Mereka sama berbahayanya dengan ahmadiyah, bahkan mungkin mereka lebih berbahaya, kalau ahmadiyah melakukan kampanye dengan sembunyi-sembunyi, maka mereka berkampanye dengan terang-terangan di koran, tv, radio, seminar, internet, hampir semua sarana mereka pergunakan untuk menyesatkan aqidah umat.
Ungkapan itu bertentangan dengan ayat:
“Barangsiapa mencari agama selain agama Islam, maka sekali-kali tidaklah akan diterima (agama itu) daripadanya, dan dia di akhirat termasuk orang-orang yang rugi.” (QS Ali Imran; 85).
“Kebenaran itu adalah dari Tuhanmu, sebab itu jangan sekali-kali kamu termasuk orang-orang yang ragu.” (QS Al-Baqarah: 147).
“Maka tidak ada sesudah kebenaran itu, melainkan kesesatan. Maka bagaimanakah kamu dipalingkan (dari kebenaran)?” (QS Yunus: 32).
Apakah Ulil mendapatkan mandat dari Allah swt untuk membatalkan ayat-ayat Allah?
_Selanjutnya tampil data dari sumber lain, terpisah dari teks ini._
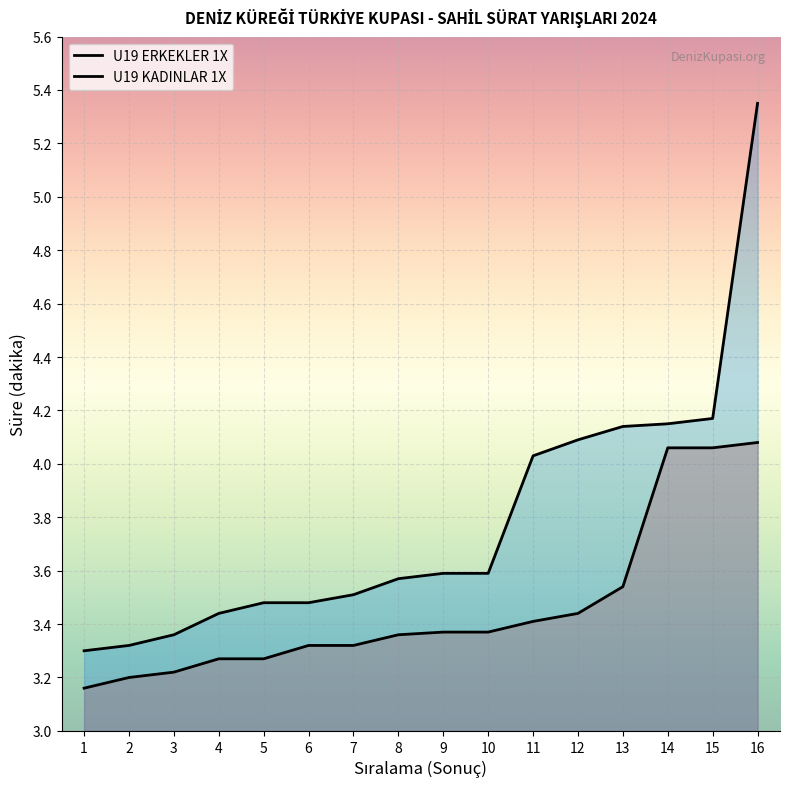

True or false: U19 KADINLAR 1X and U19 ERKEKLER 1X intersect in this chart.

False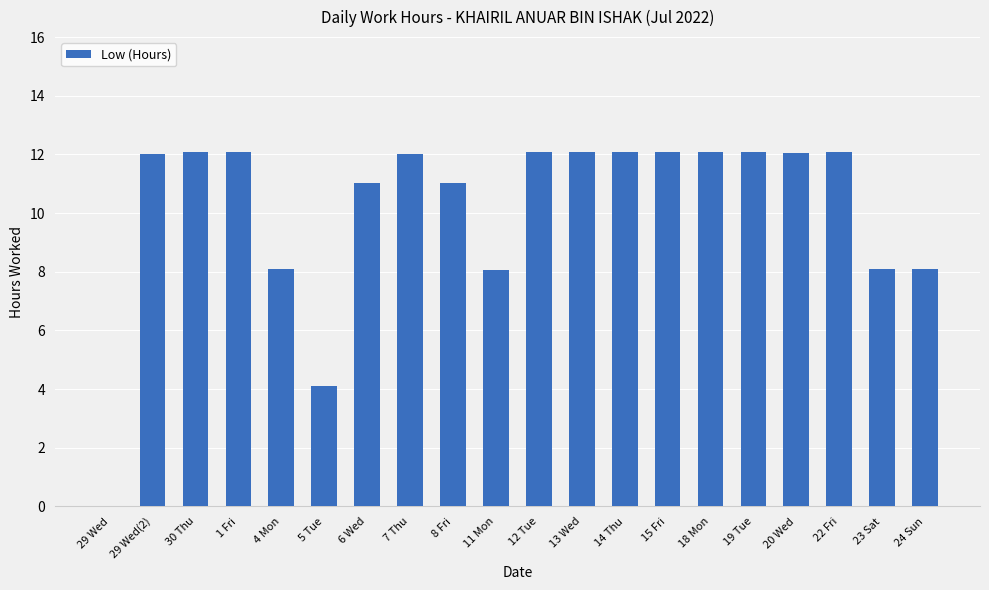

What is the change in value from 4 Mon to 6 Wed?

+2.9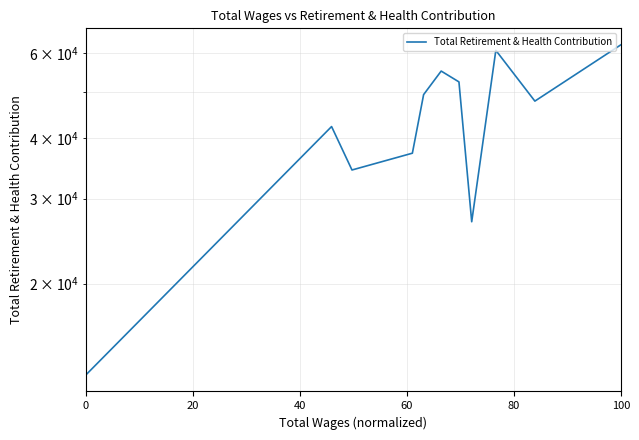

What is the smallest value displayed?

12946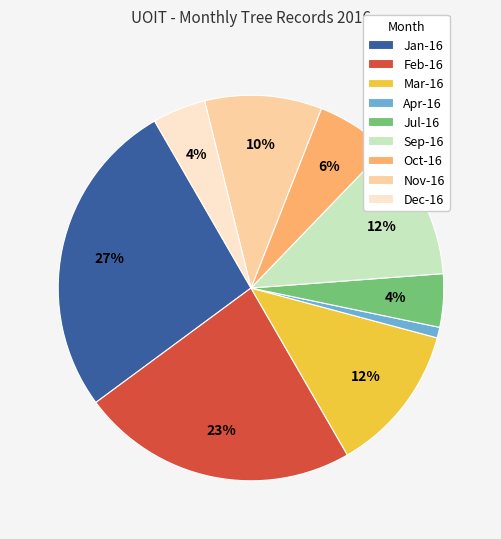

How many segments does this pie chart have?

9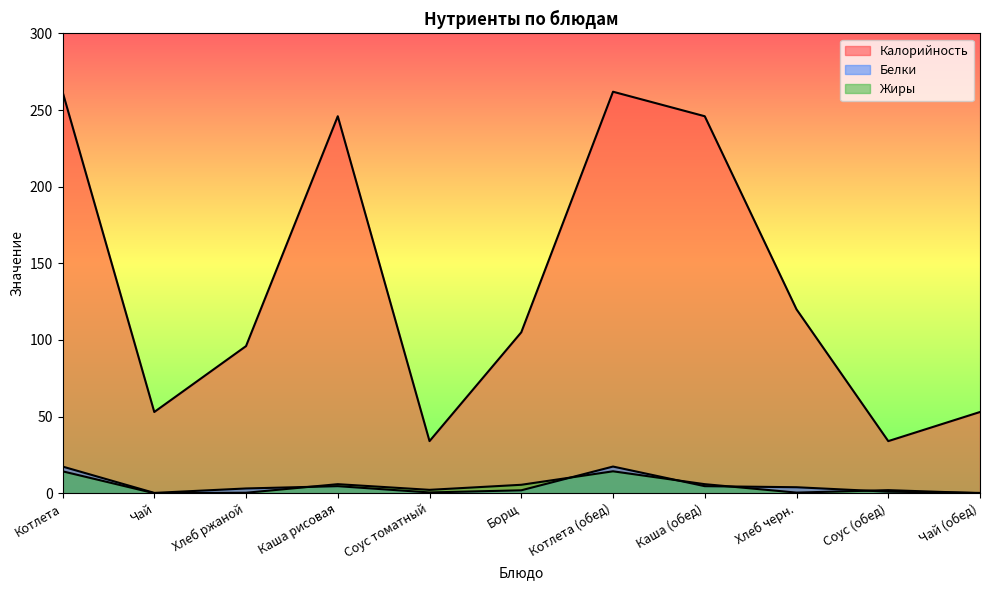

List the series in order of their peak value, highest first.

Калорийность, Белки, Жиры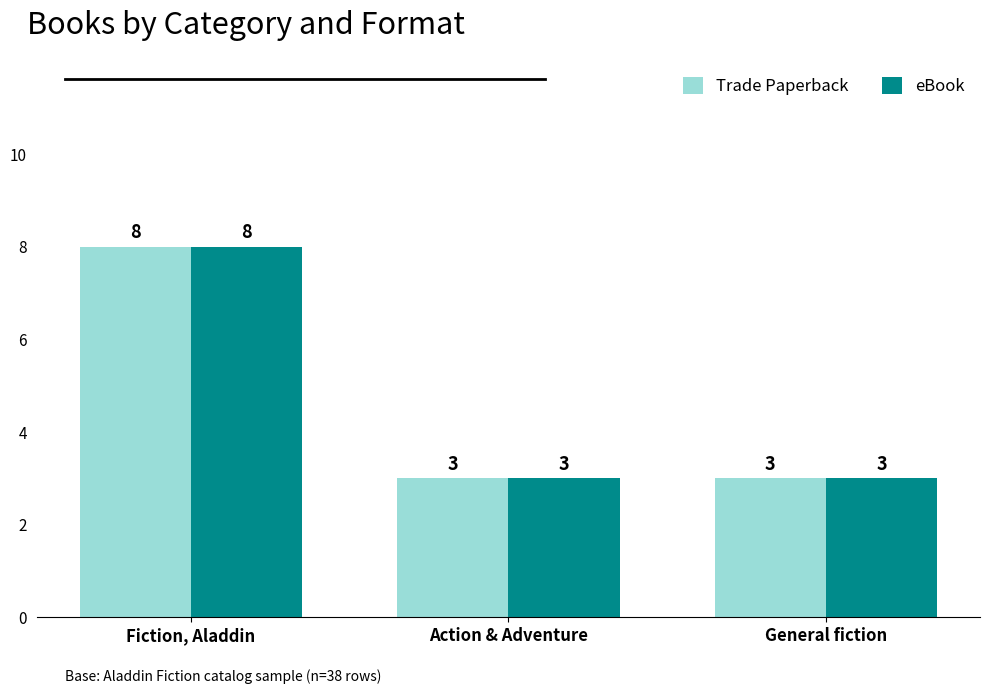

Is it true that eBook equals 3 at Action & Adventure?

True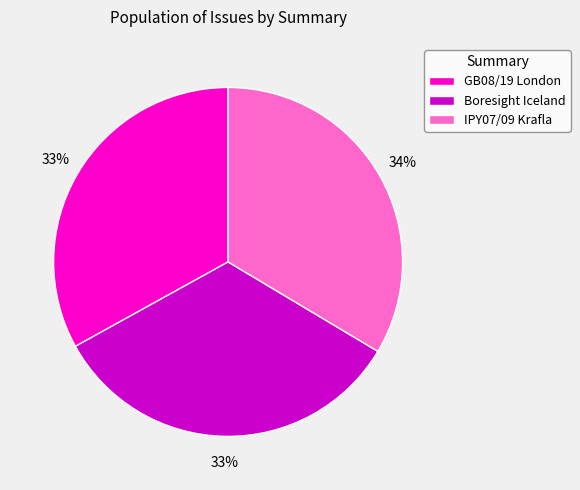

Combined, do GB08/19 London and IPY07/09 Krafla account for over 50%?

Yes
Di antaranya QS Al-Mumtahanah/60: 10 dan QS Al-Baqarah: 221. Padahal jelas sudah tidak ada nabi lagi sesudah Nabi Muhammad saw. Jadi Ulil sedang menangkringkan dirinya sebagai “Tuhan”?
Allah Ta’ala berfirman:
“Hai orang-orang yang beriman, apabila datang berhijrah kepadamu perempuan-perempuan yang beriman, maka hendaklah kamu uji (keimanan) mereka. Allah lebih mengetahui tentang keimanan mereka; maka jika kamu telah mengetahui bahwa mereka (benar-benar) beriman maka janganlah kamu kembalikan mereka kepada (suami-suami mereka) orang-orang kafir. Mereka tiada halal bagi orang-orang kafir itu dan orang-orang kafir itu tiada halal pula bagi mereka. Dan berikanlah kepada (suami-suami) mereka mahar yang telah mereka bayar. Dan tiada dosa atasmu mengawini mereka apabila kamu bayar kepada mereka maharnya. Dan janganlah kamu tetap berpegang pada tali (perkawinan) dengan perempuan-perempuan kafir; dan hendaklah kamu minta mahar yang telah kamu bayar; dan hendaklah mereka meminta mahar yang telah mereka bayar. Demikianlah hukum Allah yang ditetapkan-Nya di antara kamu. Dan Allah Maha Mengetahui lagi Maha Bijaksana.” (QS Al-Mumtahanah/ 60: 10).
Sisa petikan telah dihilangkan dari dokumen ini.